The scarlet myzomela is arboreal, foraging in the crowns of trees, darting from flower to flower, probing for nectar with its long curved bill. It sometimes hovers in front of flowers while feeding. Trees visited include turpentine (Syncarpia glomulifera), paperbarks (Melaleuca spp.), and banksias. The scarlet myzomela is omnivorous, and also feeds on insects as well as nectar, sallying for flying insects in the canopy.

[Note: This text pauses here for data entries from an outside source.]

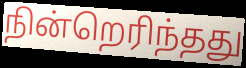
நின்றெரிந்தது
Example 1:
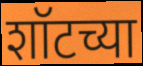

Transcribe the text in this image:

शॉटच्या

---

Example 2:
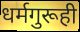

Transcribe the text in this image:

धर्मगुरूही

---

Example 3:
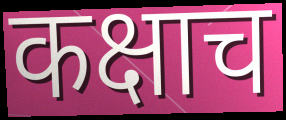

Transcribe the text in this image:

कक्षाच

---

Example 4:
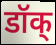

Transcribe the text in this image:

डॉक्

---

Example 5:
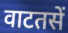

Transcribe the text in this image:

वाटतसें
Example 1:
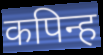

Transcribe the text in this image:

कपिन्ह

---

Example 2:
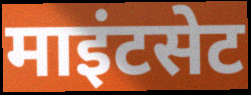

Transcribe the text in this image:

माइंटसेट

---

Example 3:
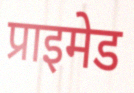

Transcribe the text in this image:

प्राइमेड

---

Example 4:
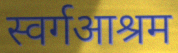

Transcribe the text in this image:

स्वर्गआश्रम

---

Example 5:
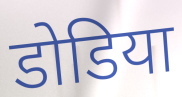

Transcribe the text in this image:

डोडिया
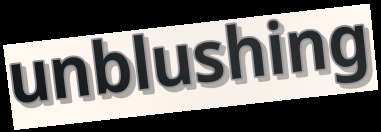
unblushing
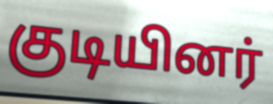
குடியினர்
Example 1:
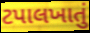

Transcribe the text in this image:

ટપાલખાતું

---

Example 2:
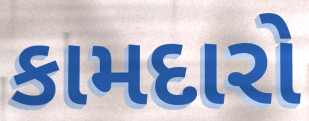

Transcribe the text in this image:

કામદારો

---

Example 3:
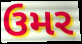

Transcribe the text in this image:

ઉમર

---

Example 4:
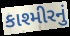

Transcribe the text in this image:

કાશ્મીરનું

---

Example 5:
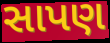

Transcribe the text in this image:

સાપણ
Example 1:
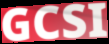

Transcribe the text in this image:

GCSI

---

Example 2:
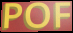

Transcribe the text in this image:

POF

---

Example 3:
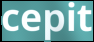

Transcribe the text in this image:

cepit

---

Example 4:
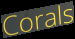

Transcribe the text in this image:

Corals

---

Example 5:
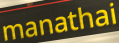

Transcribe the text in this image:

manathai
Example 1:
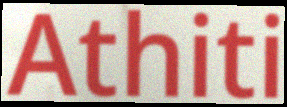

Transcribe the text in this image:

Athiti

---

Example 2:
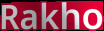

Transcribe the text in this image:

Rakho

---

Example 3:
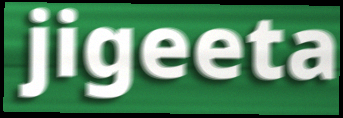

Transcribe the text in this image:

jigeeta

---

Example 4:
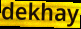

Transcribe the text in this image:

dekhay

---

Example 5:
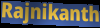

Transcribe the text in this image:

Rajnikanth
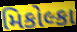
મિકોલ્કા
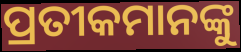
ପ୍ରତୀକମାନଙ୍କୁ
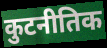
कुटनीतिक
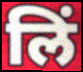
लिं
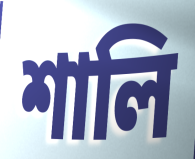
শালি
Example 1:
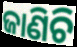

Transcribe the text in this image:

ଜାଣିଚି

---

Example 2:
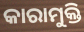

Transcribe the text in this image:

କାରାମୁକ୍ତି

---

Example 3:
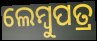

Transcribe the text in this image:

ଲେମ୍ବୁପତ୍ର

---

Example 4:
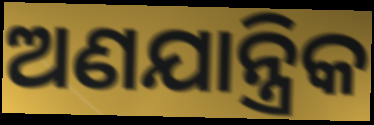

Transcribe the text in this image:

Insects eaten include beetles, flies, bugs, and caterpillars.

==Conservation status==
The scarlet myzomela is listed as being a species of least concern by the IUCN, on account of its large range (1,960,000 square km) and stable population, with no evidence of any significant decline.

==Aviculture==
Scarlet myzomelas are rarely seen in aviculture, though they have been kept by enthusiasts in Sydney. As all honeyeaters are territorial, they tend to be aggressive in mixed-species aviaries. Various state regulations govern the keeping of the species; in South Australia, for instance, a Specialist Licence is required, while in New South Wales a Class B2 (Advanced Bird) licence is required. Applicants for the New South Wales B2 licence must have at least two years' experience keeping birds, and be able to demonstrate that they can provide the appropriate care and housing for the species they wish to obtain.